The tunnel is 500 feet long rising 240 feet at a gradient of 1:2.2. Semi-elliptical and lined with bricks it is 27 feet 6 inches wide andv18 feet high with two pairs of tracks allowing operation of four cars, in pairs connected by steel cables.
The cars were raised and lowered by means of adding or removing water from tanks under the car floors to balance the weight of car, passengers, and water tank so that the upper car going down pulled the lower car up the incline.
The railway was very popular on opening but that didn’t last and in 1908 it went into receivership, being purchased by the Bristol Tramway and Carriage Co.
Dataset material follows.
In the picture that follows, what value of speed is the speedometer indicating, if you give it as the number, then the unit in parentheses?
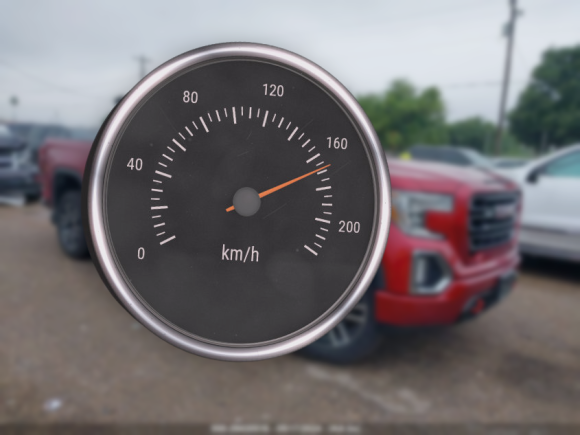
167.5 (km/h)
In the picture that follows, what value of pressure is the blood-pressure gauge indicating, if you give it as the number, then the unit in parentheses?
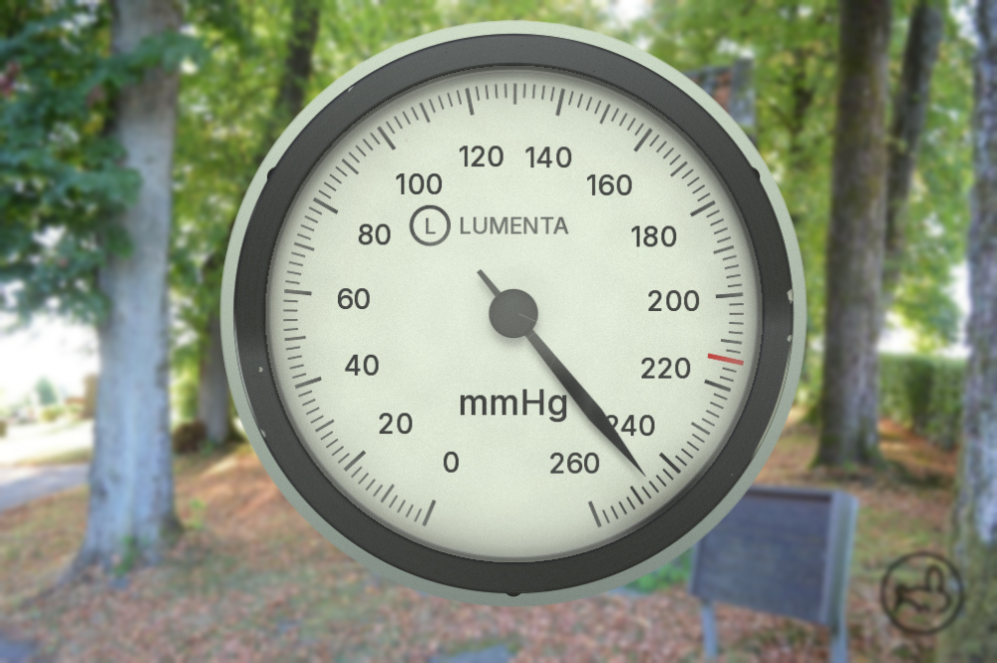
246 (mmHg)
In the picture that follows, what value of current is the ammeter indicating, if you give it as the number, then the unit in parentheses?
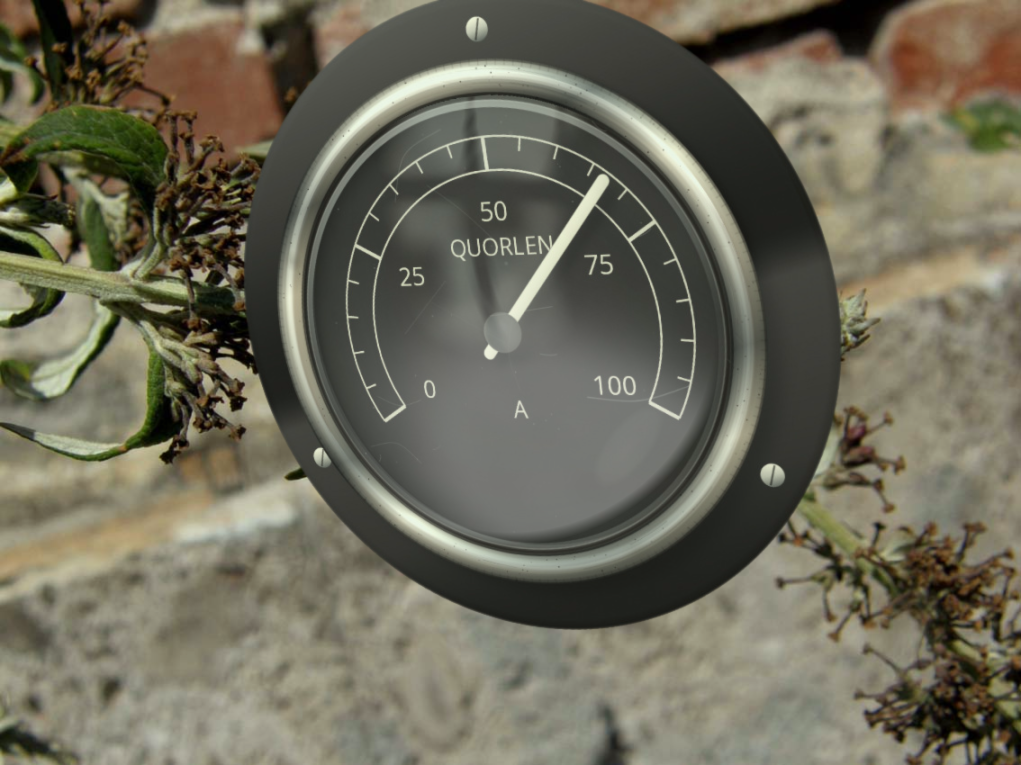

That rather heralded or at least hastened the end for the operation of the Clifton Rocks Railway and in 1934 it ceased operations.
At the outbreak of the Second World War the Ministry of Works and Buildings leased the tunnel from the Tramways Company. In March, 1940. British Overseas Airways built an office suite and used part of the upper tunnel for storage. The ARP (Air Raid Precaution) Committee established air raid shelter number 1898.
In 1941 the four cars which had remained at the bottom of the tunnel since the railway closed were removed and the BBC moved in. They built a complex in the tunnel of four main chambers and three smaller rooms in the bottom station. From the top these contained transmitters, a studio for creating programmes, a recording room to record programmes which also contained enough recorded material for several weeks’ broadcasting, and a control room where eighty GPO land lines to other BBC sites could be switched. ![](https://lh5.googleusercontent.com/nRqi4fLmBi49PJkSsoU_z4Y2UPAlbKxlVFr9VDxM3GhZCZ6H3bvCn1itj_A)
The three small rooms contained generators, ventilation plant, and of course a canteen because you can’t fight against Lord Haw-Haw without plenty of tea.
In the event the main BBC Bristol studios were never put out of action by the German bombing so the emergency studio at Clifton was never needed but the useful control room alone made the tunnel conversion worthwhile. The BBC continued to make use of the site until 1960 when advances in radio technology rendered it redundant.
The information above is just a brief summary of that supplied by Richard Hope-Hawkins on the excellent Cliff Rocks Railway website which is well worth visiting if you want to know more. You can also book tours via that site when they are running. I do hope they manage to open the site properly as a tourist attraction, given its proximity to the suspension bridge it surely has great potential.